Tanzend um das Selbst

Werbung
Werbung
Werbung

Wie schön, dass der Pauschalknüppel im Sack verharrt - und das 505 Seiten lang. Allzu leicht hätte er in diesem Buch gezückt werden können gegen die Verfechter wie auch Verächter der Therapiegesellschaft, die selbst nur selten um Totschlagargumente verlegen sind.
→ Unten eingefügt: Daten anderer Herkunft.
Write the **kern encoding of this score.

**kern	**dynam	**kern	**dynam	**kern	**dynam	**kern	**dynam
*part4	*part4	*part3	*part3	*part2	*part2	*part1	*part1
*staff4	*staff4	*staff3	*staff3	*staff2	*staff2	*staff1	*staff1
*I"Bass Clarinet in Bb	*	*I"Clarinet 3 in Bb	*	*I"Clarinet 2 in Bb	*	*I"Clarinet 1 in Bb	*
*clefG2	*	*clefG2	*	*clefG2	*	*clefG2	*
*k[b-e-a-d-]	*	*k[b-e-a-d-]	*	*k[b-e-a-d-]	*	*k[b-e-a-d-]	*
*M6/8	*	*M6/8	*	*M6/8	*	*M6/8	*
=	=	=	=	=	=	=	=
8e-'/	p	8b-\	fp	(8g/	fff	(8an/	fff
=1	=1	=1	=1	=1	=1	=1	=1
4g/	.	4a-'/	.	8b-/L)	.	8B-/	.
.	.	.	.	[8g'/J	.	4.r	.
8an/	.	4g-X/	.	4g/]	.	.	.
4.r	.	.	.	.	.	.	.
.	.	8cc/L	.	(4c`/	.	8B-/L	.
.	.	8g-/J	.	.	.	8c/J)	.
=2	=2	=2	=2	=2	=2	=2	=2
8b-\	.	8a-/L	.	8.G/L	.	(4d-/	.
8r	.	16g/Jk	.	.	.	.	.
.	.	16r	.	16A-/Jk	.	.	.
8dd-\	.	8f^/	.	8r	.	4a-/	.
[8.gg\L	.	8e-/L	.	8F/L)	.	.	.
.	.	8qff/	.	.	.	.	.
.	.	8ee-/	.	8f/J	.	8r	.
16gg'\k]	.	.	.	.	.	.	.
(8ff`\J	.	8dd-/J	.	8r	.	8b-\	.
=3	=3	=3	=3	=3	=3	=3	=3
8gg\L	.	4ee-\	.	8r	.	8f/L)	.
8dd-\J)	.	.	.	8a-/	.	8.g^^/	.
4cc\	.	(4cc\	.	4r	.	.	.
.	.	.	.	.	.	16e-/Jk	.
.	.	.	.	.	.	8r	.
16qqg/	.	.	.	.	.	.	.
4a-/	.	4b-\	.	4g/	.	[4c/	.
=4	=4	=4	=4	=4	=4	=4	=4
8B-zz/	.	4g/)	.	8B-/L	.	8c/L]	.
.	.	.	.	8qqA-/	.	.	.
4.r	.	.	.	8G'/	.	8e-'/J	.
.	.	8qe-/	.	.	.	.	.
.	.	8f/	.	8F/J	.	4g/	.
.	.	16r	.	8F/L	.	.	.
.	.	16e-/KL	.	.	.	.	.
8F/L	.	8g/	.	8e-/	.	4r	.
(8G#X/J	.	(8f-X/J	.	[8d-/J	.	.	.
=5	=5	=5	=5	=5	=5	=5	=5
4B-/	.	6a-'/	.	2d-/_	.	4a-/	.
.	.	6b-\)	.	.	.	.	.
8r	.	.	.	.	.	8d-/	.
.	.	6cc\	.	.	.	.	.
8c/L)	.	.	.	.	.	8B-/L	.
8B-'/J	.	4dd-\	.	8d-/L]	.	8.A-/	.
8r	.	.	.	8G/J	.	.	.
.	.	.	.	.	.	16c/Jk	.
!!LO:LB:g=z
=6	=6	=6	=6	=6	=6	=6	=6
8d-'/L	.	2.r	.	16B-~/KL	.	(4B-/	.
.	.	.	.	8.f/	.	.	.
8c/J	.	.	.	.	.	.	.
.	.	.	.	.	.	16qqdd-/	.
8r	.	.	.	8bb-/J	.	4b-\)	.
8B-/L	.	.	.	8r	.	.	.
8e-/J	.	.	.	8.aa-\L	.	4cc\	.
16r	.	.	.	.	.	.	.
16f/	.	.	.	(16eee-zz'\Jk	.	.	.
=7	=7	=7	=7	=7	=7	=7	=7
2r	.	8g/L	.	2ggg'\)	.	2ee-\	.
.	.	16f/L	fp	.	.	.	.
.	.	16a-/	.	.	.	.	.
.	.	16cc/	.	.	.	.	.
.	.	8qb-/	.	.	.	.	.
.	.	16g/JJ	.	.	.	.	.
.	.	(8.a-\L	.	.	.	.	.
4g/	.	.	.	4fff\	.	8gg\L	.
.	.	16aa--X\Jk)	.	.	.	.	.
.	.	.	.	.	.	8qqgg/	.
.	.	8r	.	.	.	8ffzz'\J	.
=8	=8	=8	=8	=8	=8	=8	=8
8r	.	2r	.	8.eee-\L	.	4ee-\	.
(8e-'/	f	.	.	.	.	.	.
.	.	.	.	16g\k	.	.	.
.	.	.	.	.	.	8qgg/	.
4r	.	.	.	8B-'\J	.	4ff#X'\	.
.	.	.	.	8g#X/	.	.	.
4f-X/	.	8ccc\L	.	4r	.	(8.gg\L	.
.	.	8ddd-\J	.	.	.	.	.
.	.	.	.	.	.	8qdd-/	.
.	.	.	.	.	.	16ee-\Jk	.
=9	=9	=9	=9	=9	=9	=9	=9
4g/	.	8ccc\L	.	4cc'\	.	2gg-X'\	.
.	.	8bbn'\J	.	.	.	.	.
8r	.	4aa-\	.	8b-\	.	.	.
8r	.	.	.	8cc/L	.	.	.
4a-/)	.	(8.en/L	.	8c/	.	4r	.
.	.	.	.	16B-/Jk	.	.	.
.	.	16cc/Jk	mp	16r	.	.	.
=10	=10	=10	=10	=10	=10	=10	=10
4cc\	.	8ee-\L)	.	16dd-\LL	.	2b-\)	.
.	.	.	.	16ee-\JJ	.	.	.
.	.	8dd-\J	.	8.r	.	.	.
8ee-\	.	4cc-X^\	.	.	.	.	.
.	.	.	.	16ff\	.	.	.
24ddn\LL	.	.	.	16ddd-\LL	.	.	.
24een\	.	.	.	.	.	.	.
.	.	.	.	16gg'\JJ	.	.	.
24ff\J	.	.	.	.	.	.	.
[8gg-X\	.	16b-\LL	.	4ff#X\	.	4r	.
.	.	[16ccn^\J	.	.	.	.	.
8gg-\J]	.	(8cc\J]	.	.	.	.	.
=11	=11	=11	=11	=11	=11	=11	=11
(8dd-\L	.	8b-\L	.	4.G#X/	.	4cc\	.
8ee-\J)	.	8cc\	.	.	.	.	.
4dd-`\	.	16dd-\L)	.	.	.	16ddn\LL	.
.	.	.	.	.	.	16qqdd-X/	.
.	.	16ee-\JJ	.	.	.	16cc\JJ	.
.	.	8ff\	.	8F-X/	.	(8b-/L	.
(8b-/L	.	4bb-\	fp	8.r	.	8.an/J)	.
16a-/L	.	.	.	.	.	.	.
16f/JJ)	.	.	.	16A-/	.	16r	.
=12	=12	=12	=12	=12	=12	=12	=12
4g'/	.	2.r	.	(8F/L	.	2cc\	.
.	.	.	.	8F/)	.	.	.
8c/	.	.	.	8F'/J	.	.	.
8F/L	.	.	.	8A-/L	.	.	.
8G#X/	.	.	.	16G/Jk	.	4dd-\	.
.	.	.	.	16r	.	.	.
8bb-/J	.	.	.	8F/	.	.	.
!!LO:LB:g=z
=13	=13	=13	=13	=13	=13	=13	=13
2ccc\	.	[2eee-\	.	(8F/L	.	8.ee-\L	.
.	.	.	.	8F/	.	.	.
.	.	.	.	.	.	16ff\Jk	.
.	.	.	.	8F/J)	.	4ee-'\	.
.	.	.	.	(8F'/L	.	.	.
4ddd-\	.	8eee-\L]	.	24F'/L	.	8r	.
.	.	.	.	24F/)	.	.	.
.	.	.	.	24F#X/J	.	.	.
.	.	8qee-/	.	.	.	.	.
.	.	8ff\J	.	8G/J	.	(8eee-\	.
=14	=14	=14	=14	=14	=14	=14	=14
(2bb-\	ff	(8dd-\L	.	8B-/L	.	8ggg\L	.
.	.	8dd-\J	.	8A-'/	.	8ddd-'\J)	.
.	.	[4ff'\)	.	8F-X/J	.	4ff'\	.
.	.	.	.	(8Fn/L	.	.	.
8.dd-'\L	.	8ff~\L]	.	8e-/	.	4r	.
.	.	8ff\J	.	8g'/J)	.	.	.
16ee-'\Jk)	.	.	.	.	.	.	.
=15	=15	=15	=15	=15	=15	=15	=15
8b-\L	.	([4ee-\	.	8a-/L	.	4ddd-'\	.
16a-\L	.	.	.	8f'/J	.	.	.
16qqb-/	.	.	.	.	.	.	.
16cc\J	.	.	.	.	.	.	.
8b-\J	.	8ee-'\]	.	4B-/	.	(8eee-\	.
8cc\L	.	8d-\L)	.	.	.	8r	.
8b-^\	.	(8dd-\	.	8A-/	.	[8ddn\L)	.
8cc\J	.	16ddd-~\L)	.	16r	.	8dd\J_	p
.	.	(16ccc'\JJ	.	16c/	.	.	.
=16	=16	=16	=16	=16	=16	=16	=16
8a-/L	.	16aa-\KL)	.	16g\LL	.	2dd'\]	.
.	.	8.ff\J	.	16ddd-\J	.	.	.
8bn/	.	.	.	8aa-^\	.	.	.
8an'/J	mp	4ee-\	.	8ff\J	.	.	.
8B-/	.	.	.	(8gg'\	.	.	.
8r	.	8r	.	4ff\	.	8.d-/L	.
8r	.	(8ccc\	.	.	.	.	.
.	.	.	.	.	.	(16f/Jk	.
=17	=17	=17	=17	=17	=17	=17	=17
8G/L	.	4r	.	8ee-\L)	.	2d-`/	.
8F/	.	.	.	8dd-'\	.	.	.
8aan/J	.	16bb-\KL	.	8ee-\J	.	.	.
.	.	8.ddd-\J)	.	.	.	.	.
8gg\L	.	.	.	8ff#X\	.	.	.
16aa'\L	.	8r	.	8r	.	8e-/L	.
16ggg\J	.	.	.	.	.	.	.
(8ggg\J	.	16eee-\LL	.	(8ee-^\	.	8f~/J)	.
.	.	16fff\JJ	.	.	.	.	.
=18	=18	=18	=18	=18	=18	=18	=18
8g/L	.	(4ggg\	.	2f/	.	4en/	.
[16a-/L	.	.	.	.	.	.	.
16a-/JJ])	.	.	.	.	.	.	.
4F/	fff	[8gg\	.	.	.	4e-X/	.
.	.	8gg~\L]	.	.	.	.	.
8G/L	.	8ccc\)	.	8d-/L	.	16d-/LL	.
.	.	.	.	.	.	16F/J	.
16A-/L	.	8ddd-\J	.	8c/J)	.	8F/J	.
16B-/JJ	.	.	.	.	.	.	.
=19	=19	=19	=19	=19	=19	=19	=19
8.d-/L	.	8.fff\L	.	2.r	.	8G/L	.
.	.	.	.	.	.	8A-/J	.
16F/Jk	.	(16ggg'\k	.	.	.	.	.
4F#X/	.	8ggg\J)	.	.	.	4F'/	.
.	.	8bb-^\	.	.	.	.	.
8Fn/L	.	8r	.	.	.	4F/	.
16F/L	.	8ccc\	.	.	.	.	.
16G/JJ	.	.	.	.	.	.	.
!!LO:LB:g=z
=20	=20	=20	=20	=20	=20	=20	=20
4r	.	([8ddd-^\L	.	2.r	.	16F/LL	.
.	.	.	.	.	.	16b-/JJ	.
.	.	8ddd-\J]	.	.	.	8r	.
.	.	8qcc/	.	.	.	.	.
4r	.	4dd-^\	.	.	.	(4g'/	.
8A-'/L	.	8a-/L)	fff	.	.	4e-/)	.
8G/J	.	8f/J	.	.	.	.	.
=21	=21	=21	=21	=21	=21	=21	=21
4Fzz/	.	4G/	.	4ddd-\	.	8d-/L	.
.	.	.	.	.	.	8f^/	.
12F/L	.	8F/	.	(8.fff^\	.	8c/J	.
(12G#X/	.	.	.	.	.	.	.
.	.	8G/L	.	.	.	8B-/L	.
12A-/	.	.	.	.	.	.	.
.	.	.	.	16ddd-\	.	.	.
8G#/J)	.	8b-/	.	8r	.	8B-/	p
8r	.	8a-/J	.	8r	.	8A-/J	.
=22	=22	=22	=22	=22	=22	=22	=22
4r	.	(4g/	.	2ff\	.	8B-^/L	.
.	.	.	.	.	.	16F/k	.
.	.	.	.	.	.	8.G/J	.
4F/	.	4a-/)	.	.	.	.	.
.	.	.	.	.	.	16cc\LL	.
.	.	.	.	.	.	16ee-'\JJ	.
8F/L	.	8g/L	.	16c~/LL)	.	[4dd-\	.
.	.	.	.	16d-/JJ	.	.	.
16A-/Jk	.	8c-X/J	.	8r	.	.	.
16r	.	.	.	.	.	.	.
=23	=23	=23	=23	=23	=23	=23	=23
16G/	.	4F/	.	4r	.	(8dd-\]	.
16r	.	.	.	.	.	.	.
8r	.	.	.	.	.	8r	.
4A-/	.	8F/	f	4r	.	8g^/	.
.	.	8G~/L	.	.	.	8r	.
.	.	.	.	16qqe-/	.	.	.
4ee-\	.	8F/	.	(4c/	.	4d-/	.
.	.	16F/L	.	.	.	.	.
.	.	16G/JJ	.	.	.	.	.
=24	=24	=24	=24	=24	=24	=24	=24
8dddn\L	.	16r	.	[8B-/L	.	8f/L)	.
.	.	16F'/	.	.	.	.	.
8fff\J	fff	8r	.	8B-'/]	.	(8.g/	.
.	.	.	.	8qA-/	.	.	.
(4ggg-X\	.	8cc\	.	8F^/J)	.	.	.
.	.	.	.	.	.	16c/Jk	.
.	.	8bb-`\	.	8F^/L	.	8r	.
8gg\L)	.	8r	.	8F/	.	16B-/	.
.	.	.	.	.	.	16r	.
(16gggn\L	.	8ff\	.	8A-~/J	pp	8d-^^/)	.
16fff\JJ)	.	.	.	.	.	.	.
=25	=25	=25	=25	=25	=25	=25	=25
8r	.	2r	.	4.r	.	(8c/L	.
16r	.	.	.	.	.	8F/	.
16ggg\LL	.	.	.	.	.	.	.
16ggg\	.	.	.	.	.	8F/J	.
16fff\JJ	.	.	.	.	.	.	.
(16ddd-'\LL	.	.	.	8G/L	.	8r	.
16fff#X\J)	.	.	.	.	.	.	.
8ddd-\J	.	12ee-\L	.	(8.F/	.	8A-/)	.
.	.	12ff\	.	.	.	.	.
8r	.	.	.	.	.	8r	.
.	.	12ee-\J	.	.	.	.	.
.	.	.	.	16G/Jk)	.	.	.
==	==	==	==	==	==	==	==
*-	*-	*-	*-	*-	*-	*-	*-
Einer jener Verächter heißt George Carey und ist Erzbischof von Canterbury: "Wenn psychotherapeutische Techniken als Antwort auf die tiefsten Sehnsüchte der Menschen betrachtet werden, wird ein neuer Götzendienst eingeführt.", warnte er. Ist ein solcher "Tanz um das Goldene Selbst" tatsächlich unvereinbar mit dem Gemeinwohlprinzip der katholischen Soziallehre? Der Grazer katholische Theologe und Ethiker Kurt Remele wagt eine erstmalige Zusammenschau dieser vermeintlichen Antagonismen - und kommt nach einer Tour d'Horizon durch Kommunitarismus, Psychokultur und Gemeinwohl-begriff zu einem erfreulichen Ergebnis: Die Suche nach dem Ich und das offene Ohr für die Anderen schließen sich nicht aus, sondern verstärken sich. Das Ziel heißt solidarische Selbstverwirklichung und personenbezogenes Gemeinwohl.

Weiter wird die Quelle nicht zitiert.